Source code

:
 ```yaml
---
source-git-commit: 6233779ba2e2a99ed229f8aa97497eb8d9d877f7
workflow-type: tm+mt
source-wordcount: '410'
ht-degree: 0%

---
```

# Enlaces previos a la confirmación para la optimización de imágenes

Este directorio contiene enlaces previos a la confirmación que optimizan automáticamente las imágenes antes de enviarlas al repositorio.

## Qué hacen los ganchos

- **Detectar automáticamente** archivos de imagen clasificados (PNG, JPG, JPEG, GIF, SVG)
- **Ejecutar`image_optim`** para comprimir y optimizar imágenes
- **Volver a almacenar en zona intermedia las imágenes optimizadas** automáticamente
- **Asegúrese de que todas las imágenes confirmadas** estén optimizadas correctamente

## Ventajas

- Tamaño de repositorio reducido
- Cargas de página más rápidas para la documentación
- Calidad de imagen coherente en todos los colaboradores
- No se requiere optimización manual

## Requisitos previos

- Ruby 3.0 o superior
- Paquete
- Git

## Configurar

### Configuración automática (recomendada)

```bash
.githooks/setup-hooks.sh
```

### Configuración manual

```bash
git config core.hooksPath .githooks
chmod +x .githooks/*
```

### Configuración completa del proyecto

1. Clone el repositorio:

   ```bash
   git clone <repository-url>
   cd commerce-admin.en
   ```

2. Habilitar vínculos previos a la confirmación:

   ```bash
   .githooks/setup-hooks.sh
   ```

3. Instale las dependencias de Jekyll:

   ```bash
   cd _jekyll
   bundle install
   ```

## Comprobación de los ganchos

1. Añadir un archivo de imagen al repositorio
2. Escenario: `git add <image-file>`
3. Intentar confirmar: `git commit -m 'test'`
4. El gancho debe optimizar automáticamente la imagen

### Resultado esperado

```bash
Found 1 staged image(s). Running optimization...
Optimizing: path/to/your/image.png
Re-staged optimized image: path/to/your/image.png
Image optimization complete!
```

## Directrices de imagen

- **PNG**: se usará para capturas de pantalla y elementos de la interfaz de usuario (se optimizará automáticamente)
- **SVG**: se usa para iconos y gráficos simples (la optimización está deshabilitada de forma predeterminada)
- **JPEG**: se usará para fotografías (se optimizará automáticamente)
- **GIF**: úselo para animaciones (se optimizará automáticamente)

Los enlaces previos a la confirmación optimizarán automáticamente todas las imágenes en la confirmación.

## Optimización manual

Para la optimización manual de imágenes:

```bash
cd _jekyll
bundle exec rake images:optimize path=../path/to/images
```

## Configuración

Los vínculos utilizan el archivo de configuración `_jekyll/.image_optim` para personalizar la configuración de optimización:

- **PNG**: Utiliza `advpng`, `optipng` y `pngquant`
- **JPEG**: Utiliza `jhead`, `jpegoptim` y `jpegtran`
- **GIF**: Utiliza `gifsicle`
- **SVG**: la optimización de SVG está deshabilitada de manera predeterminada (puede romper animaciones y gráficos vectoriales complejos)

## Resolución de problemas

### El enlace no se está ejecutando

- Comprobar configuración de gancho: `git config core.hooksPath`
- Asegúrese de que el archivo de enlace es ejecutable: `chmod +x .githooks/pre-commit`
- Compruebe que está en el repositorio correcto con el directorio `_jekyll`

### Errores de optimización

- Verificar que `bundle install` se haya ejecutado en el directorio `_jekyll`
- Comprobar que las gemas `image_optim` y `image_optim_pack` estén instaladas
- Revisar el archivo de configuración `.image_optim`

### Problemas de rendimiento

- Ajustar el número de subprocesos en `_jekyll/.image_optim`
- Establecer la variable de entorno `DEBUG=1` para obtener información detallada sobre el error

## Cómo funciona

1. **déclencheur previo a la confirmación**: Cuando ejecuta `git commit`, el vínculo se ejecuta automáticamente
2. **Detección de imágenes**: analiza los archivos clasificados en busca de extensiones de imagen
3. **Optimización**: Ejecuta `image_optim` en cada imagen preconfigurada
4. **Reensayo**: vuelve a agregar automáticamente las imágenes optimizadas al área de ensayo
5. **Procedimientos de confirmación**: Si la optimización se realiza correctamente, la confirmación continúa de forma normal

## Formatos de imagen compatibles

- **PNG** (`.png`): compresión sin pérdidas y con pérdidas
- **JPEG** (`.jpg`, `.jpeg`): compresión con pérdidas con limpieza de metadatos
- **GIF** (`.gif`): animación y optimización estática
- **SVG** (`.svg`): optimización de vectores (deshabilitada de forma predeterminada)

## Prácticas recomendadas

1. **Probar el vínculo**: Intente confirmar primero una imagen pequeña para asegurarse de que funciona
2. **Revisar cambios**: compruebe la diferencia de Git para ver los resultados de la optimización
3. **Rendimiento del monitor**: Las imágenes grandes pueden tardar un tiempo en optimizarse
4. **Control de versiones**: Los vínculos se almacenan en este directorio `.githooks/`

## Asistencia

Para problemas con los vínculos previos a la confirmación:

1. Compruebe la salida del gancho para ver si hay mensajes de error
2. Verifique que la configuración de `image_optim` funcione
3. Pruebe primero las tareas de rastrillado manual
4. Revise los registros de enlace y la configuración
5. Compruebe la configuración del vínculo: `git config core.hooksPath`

**What the exercise asks**
Give the number of lines above that contain the word "commit", with no other text.

**Reply to the task**
4